Transcript of a Conference Call on the Eighth Review under Extended Fund Facility Arrangement for Ireland


with Craig Beaumont, Mission Chief for Ireland, European Department, and
Olga Stankova, Senior Press Officer, External Relations Department
Washington, D.C.
December 19, 2012

MS. STANKOVA: Hello, everybody. The conference call today is on the eighth review under the Extended Fund Facility arrangements with Ireland. Today we are publishing a staff report in addition to the press release which was published on December 17, following the Board decision that day.

I would like to draw your attention to the fact that there is a supplement to the staff report, which contains updated information on developments that took place after the staff report was prepared.

With this I will pass the microphone over to Craig Beaumont, who will hold the conference call today. I would like just to remind you that the conference call is under embargo, as well as the documents posted now on IMF’s Press Center, until 12 noon D.C. time. Thank you.

* _Stored rows_:
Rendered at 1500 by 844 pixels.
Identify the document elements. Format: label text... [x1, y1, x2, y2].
==
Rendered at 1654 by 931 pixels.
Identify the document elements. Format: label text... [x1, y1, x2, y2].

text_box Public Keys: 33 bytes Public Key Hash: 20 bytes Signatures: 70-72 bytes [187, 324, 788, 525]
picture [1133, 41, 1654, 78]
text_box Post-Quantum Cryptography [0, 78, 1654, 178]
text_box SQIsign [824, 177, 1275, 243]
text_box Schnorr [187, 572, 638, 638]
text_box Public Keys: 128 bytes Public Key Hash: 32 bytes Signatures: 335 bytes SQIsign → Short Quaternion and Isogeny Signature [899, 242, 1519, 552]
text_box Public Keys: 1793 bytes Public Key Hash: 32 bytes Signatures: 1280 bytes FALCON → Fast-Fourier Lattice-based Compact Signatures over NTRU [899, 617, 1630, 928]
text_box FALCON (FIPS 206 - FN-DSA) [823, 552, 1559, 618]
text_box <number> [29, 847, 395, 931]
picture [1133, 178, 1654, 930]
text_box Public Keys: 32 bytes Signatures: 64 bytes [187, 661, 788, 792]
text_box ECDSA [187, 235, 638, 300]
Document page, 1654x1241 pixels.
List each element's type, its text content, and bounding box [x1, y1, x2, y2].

* _What you need to do_:
**A)** Can you summarize the Ireland conference call transcript in two sentences?
**B)** In the Ireland conference call transcript, on what date was the press release published?
**C)** Reproduce the Ireland conference call transcript between "Transcript of a" and "decision that day.", inclusive.

* _Final results_:
**A)** The call covers the eighth review under the Extended Fund Facility arrangement with Ireland, and a staff report is being published along with a press release issued on December 17 after that day's Board decision. A supplement to the staff report gives updated information on developments after the report was prepared, and the call and the posted documents are under embargo until 12 noon D.C. time.

**B)** December 17 (2012), following the Board decision that day.

**C)**
Transcript of a Conference Call on the Eighth Review under Extended Fund Facility Arrangement for Ireland


with Craig Beaumont, Mission Chief for Ireland, European Department, and
Olga Stankova, Senior Press Officer, External Relations Department
Washington, D.C.
December 19, 2012

MS. STANKOVA: Hello, everybody. The conference call today is on the eighth review under the Extended Fund Facility arrangements with Ireland. Today we are publishing a staff report in addition to the press release which was published on December 17, following the Board decision that day.